James McClure, „Song Dog“, OA 1991, in deutscher Übersetzung 2016 beim Unionsverlag erschienen.


Man muss nur wenige Kapitel dieses Thrillers lesen, um zu verstehen, warum der Journalist James McClure (1939 – 2006) sein Heimatland Südafrika 1965 verlassen musste: Frech, rotzig, düster und direkt sind diese Kriminalromane um den weißen Ermittler Kramer und seinen afrikanischen Kollegen Zondie, die McClure ab den 1970er-Jahren im britischen Exil schrieb.

Thriller aus Südafrika

Acht Thriller entstanden in dieser Reihe, die beim Züricher Unionsverlag ieder veröffentlicht wurden. Herauszuheben sind insbesondere das erst 1991 verfasste Prequel zur Serie, „Song Dog“ und der erste, bereits 1971 erschienene Thriller „The Steam Pig“. Beide Krimis sind äußerst temporeich, spannend konzipiert und mit nicht wenig Ironie ausgestattet – vor allem aber sind sie zwar nicht offensichtlich politisch und enthüllen doch den Irrsinn und die Abartigkeit des Apartheidsystems ganz klar. Selten, dass wie im obigen Zitat, direkte Anspielungen auf das Zeitgeschehen und den ANC-Widerstand zu lesen sind – und dennoch wird verständlich, warum einer wie McClure dem Regime ein Dorn im Auge war.

Der Schriftsteller selbst äußerte sich in einem Interview dazu einmal so:

„Alle meine Bücher sind spezifisch südafrikanisch. Ich kenne andere ›südafrikanische‹ Krimis, die überall auf der Welt spielen könnten. Ich aber wollte so vielen Menschen wie möglich vermitteln, wie hier die Zustände sind – in Südafrika. Eines Abends sah ich im Fernsehen, wie die Kriminalliteratur als das konservativste, aber auch das meistgelesene Genre beschrieben wurde. Da kam mir die Idee, selbst Krimis zu schreiben. Ich wollte ein wirklich weitreichendes Medium nutzen. Hinzu kam, dass die Polizei sich in allen Ebenen der Gesellschaft bewegt. Der Krimi kann zwischen allen gesellschaftlichen Schichten und Gruppen wechseln – in einem Roman geht das nicht so einfach. Ich habe mich also sehr bewusst für die Form des Kriminalromans entschieden.“

Das Interview findet sich auf der Seite des Unionsverlag zu McClure.

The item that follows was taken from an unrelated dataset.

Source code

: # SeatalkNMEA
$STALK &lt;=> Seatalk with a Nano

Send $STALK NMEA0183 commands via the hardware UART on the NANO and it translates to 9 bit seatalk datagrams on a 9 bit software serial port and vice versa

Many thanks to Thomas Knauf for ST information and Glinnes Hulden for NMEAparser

Lakonischer Einzelgänger trifft auf Sinatra-Fan

In „Song Dog“ trifft der Ermittler Tromp Kramer, ein lakonischer Einzelgänger mit unkonventionellen Ansichten und Vorgehen, erstmals auf Zondi, seinen späteren Compagnon. Auch Kramer ist ein Kind seiner Gesellschaft: Zunächst erscheint ihm der Afrikaner, der im Frank Sinatra-Outfit umherspaziert, schon aufgrund seiner Hautfarbe und seines Auftretens verdächtig. Der Fall – eine Ermittlung über einen Polizistenmord – schweißt die beiden zusammen, gegenseitiger Respekt entsteht.

Wie sehr das System die Menschen korrumpierte und erniedrigte wird in „Steam Pig“ noch weitaus deutlicher: Eine junge Frau, die aufgrund ihrer weißen Hautfarbe inmitten der Gesellschaft leben konnte, ist nicht das, was sie erschien – und bezahlt dafür mit ihrem Leben.

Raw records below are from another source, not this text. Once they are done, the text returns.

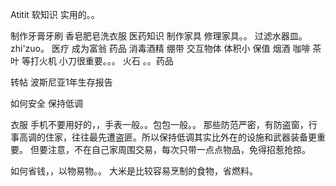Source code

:Atitit 软知识  实用的。。

制作牙膏牙刷
香皂肥皂洗衣服
医药知识
制作家具 修理家具。。
过滤水器皿。zhi'zuo。
 医疗 成为富翁 药品  消毒酒精   绷带 
交互物体 体积小 保值 烟酒 咖啡 茶叶  等打火机 小刀很重要。。。 火石  。。药品

转帖 波斯尼亚1年生存报告

如何安全 保持低调

衣服 手机不要用好的，，手表一般。。包包一般。。
那些防范严密，有防盗窗，行事高调的住家，往往最先遭盗匪。所以保持低调其实比外在的设施和武器装备更重要。
但要注意，不在自己家周围交易，每次只带一点点物品，免得招惹抢掠。


如何省钱，，以物易物。。
大米是比较容易烹制的食物，省燃料。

Eine kranke Gesellschaft während der Apartheid

Korrupte Polizisten, unfähige Ermittler, erpressbare Stadträte, scheinheilige Moralapostel: James McClure zeichnet in seinen Thrillern das Portrait einer kranken Gesellschaft, eines Landes, das kurz vor der Explosion steht – weil die Gier der Machthabenden alles Ertragbare übersteigt.

Thomas Wörtche stellte die beiden Bücher bei Deutschlandradio Kultur vor:

„Auch die Fälle der beiden kommentieren die südafrikanischen Verhältnisse mit bitterer Präzision: In “Song Dog” geht es um zweckrationale Morde von Weißen an Weißen, wobei man an höherer Stelle lieber die moralische Verworfenheit der Beteiligten als Motiv gesehen hätte; in “Steam Pig” ist der Auslöser einer menschlichen Tragödie die “Zurückstufung” des Opfers, einer jungen, begabten Frau, die nach langen Jahren des Lebens als Weiße zur “Schwarzen” erklärt wird. Der anti-moderne Puritanismus des Landes, die grotesken und bizarren Situationen, die entstehen, weil man Schwarze und “Farbige” als unsichtbar, bzw. fast nicht existent betrachtet, spielen eine ebenso entscheidende Rolle wie die Brutalität, mit der solche Verhältnisse durchgesetzt werden. Kramer und Zondi kommentieren all das nicht, nur ihre Handlungen sind entsprechend subversiv.“


Informationen zu den Büchern:

James McClure
Song Dog
Unionsverlag Zürich
Übersetzt von Erika Ifang
Taschenbuch, 352 Seiten
ISBN 978-3-293-20742-4

James McClure
Steam Pig
Unionsverlag Zürich
Übersetzt von Sigrid Gent
Taschenbuch, 320 Seiten
ISBN 978-3-293-20743-1

Imraan Coovadia: Vermessenes Land

Der Roman „Vermessenes Land“ macht deutlich: Südafrika hat noch lange an seiner Vergangenheit und den Folgen der Apartheid zu kämpfen.

Coovadia
Bild: (c) Michael Flötotto

„Neil träumte vom Paradies. Er hatte ein schmales Buch fertiggestellt, in dem er seine Vorstellungen einer Idealgesellschaft erläuterte, das jedoch erst veröffentlicht werden konnte, wenn der Verbotserlass aufgehoben wurde. Aber es war fertig.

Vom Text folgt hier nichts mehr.